The platform, an attempt to emulate the success of Netflix, will provide paying viewers with the "biggest collection of British content available on any streaming service". It will also commission new shows from British production companies which will be exclusive to BritBox.

"I am delighted that the BBC and ITV are working together on something truly special," said BBC Director-General, Tony Hall. Carolyn McCall, the CEO of ITV added: "BritBox will be the home for the best of British creativity – celebrating the best of the past, the best of today and investing in new British originated content in the future."

They won't confirm pricing at this stage but say it will be "competitive". Both companies anticipate other partners will join BritBox further down the line.
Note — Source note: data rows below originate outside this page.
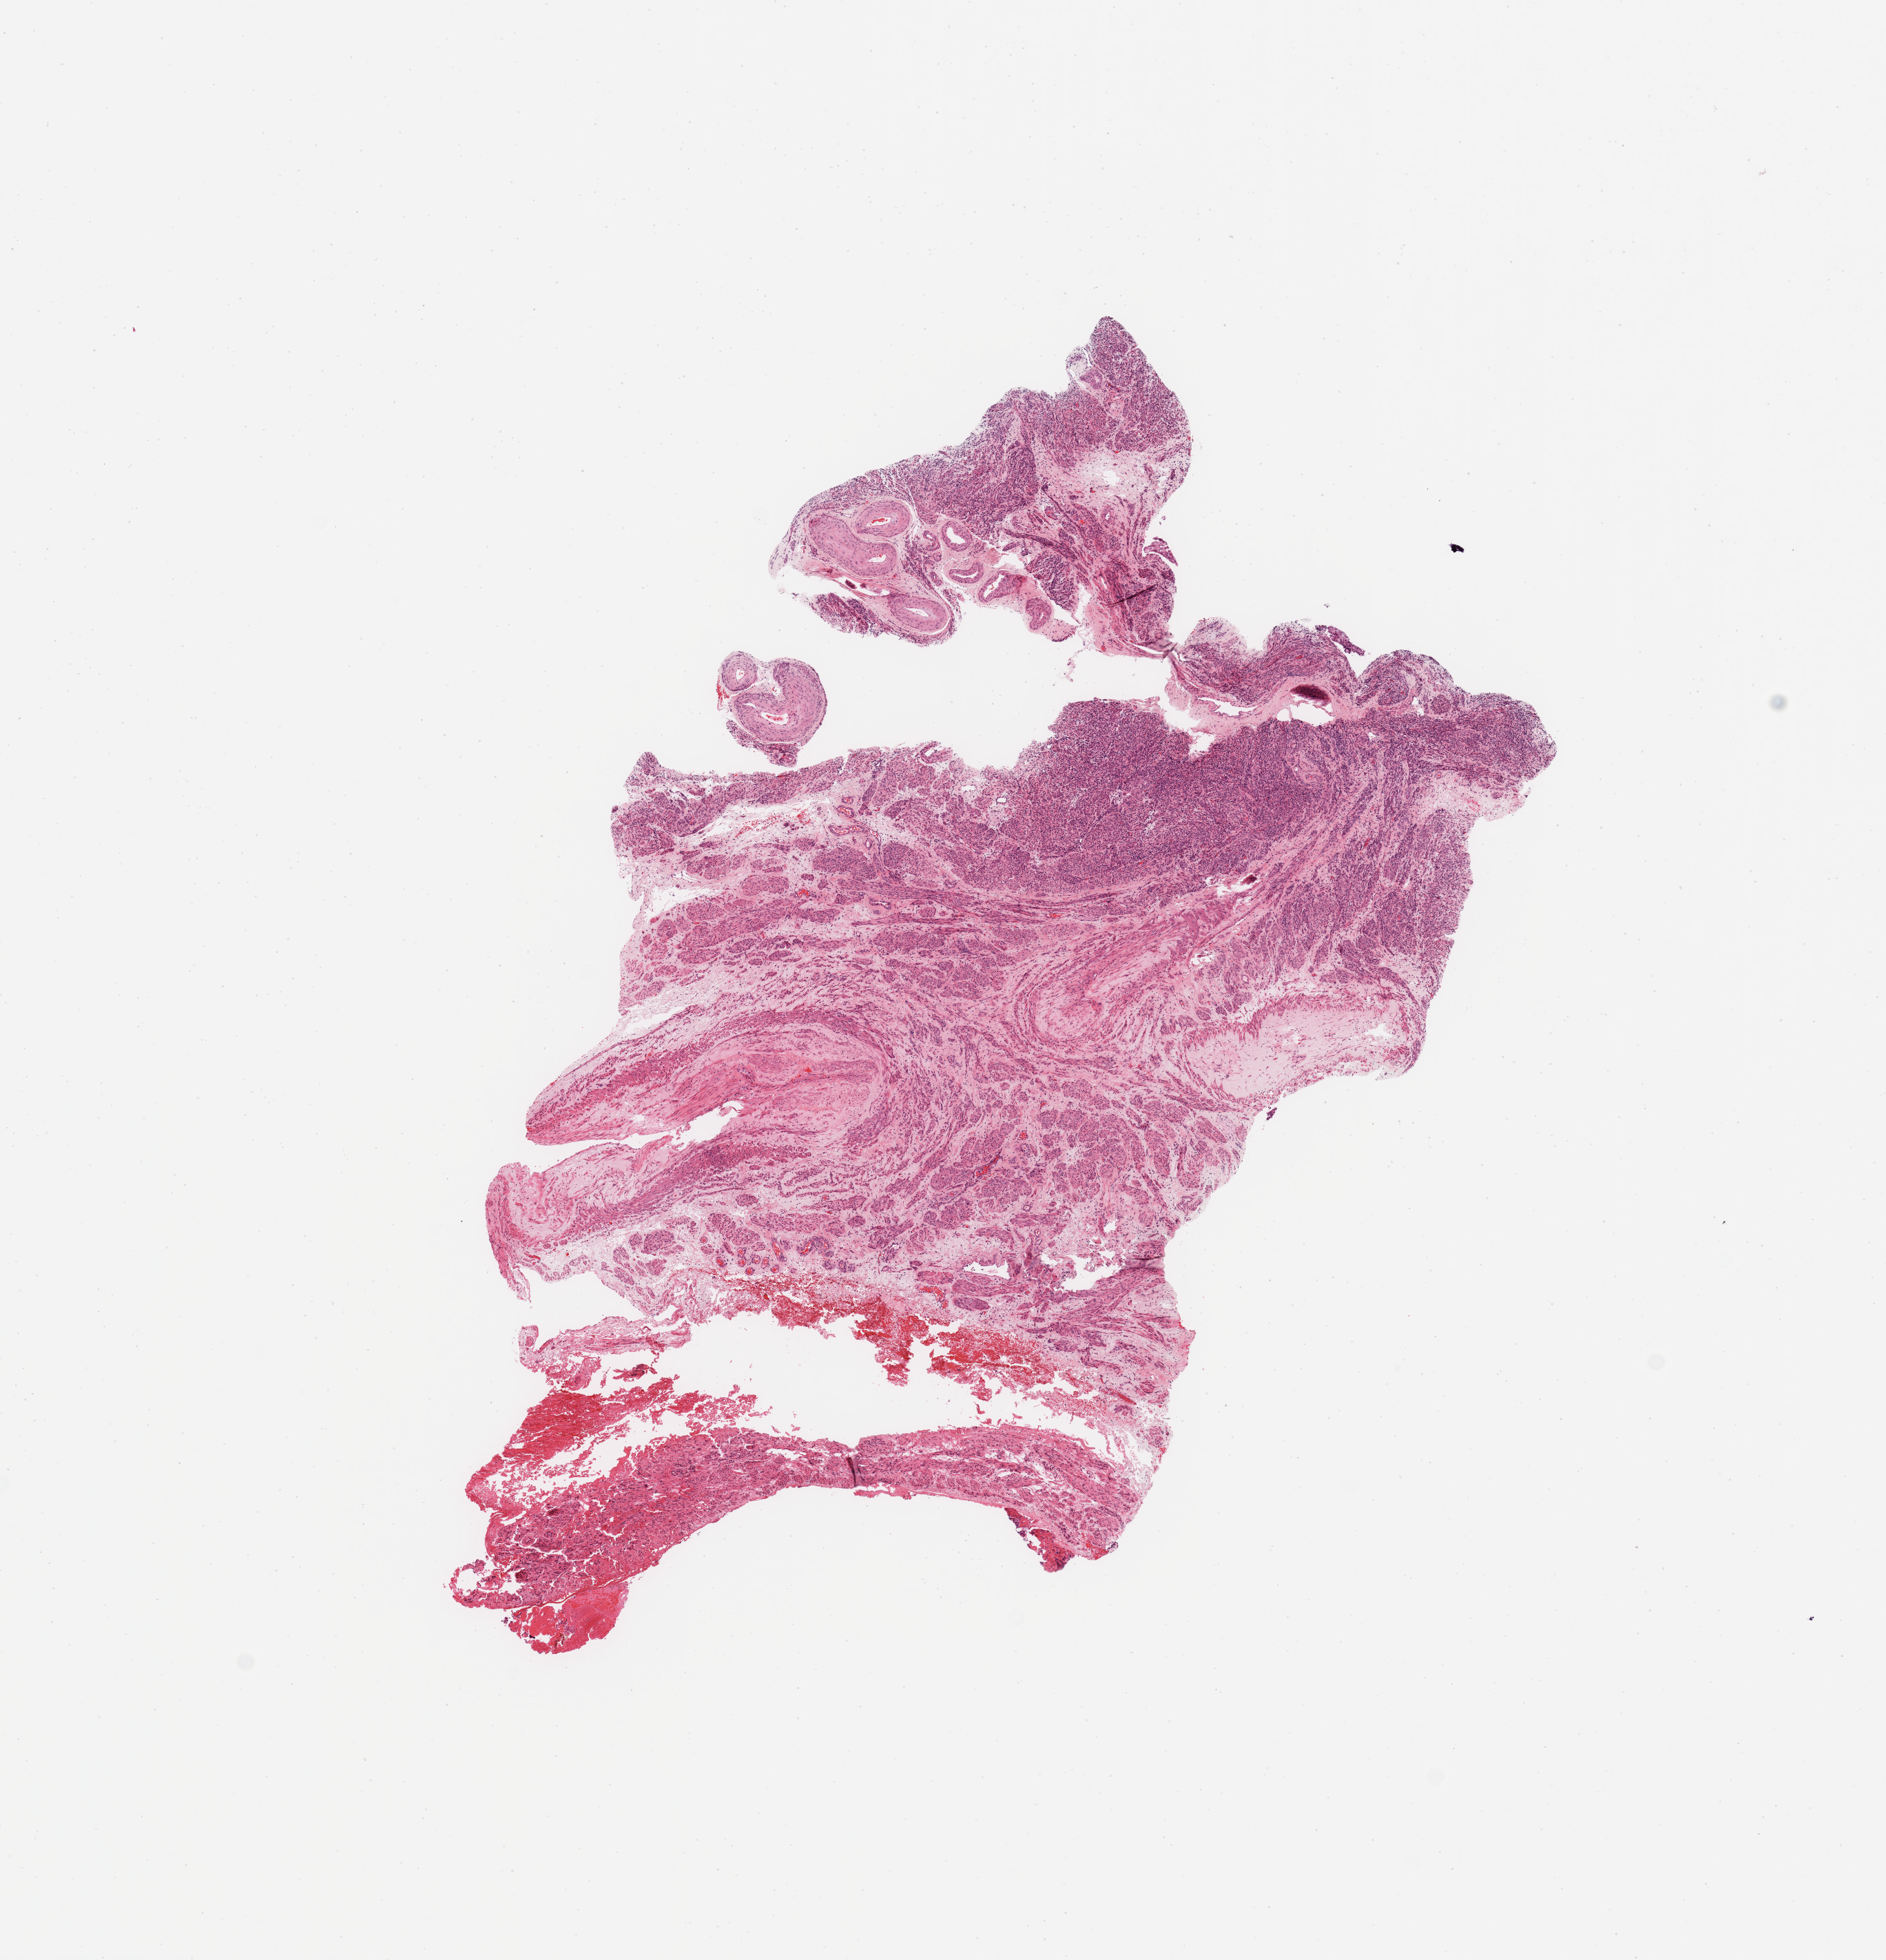
Whole-slide histology image, H&E-stained — low-resolution overview of the scanned area, about 10.8 x 11.3 mm (from a 20x scan), normal (non-tumour) tissue sample, uterus. Patient: female, age 66 years.
This section: normal (non-tumour) tissue from the same patient. Patient diagnosis: Endometrioid adenocarcinoma, NOS.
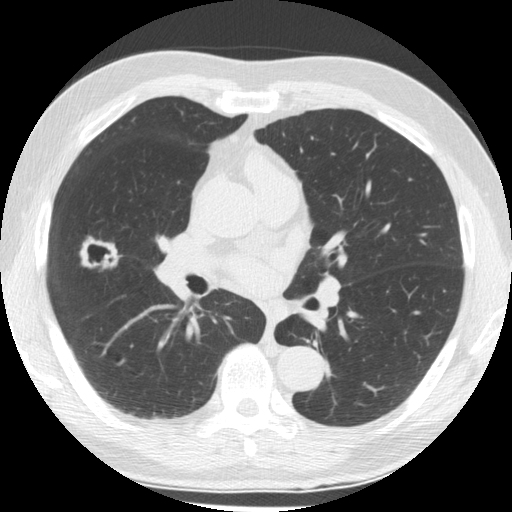
Low-dose screening chest CT, axial slice. Baseline screening round. Lung window (W 1500 / L -600 HU). 2.5 mm slice thickness. Standard (soft-tissue) reconstruction kernel (STANDARD). 512 × 512 image matrix, field of view 348 × 348 mm. Male participant, aged 64 years at enrolment. Former smoker at enrolment.
Lesion marked by an expert reader, bounding box [x1, y1, x2, y2] px = [66, 221, 129, 285]. The screening reader recorded 2 non-calcified nodules or masses ≥4 mm on this exam (right middle lobe, left lower lobe); which of them this box marks is not recorded. Official screen result: positive, change unspecified: nodule(s) >= 4 mm or enlarging nodule(s), mass(es), or other non-specific abnormalities suspicious for lung cancer. Participant outcome: lung cancer diagnosed 58 days after this screen — papillary adenocarcinoma, NOS, right middle lobe, well differentiated (G1), stage IA (AJCC 6th edition), 25 mm at pathology.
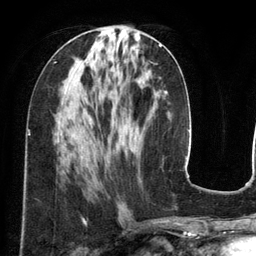
Breast MRI (dynamic contrast-enhanced), one axial slice; slice 56 of 134 in the series (ordered by position); cropped to one breast; dynamic contrast-enhanced series, time point 2 of 6 at this slice position (early post-contrast); 3 T; TE 2.8 ms, TR 6.9 ms; 1.2 mm slice thickness; 256 × 256 image matrix, field of view 190 × 190 mm. Female patient.
Annotated regions visible in this slice (semi-automatic segmentation, software-assisted and operator-edited):
- enhancing-tissue mask used for the functional tumour volume (all voxels passing the contrast-enhancement thresholds inside the analysis volume; usually the tumour): bounding box <114,44,162,71> (left, top, right, bottom; pixels)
Although you might not have heard of it, BritBox actually already exists in North America, where it's doing better than originally expected, with over 500,000 subscribers.

Many people in this country however, aren't impressed by the thought of an extra fee.

Yet more are frustrated at paying more money to the BBC on top of the licence fee.

Others explain that paying a licence fee doesn't extend to future ownership of a programme (after all, you're paying Netflix now to watch older Louis Theroux, an OG BBC show).

Over the past few years, many British shows have experienced a second wind after being streamed on Netflix; the BAFTA-winning Three Girls (originally airing on the BBC in 2017), which dramatised the Rochdale sex abuse scandal is currently trending, as are early seasons of ITV's hit Nicola Walker-starring detective show Unforgotten. Presumably, once BritBox launches, this content will be available via that platform alone.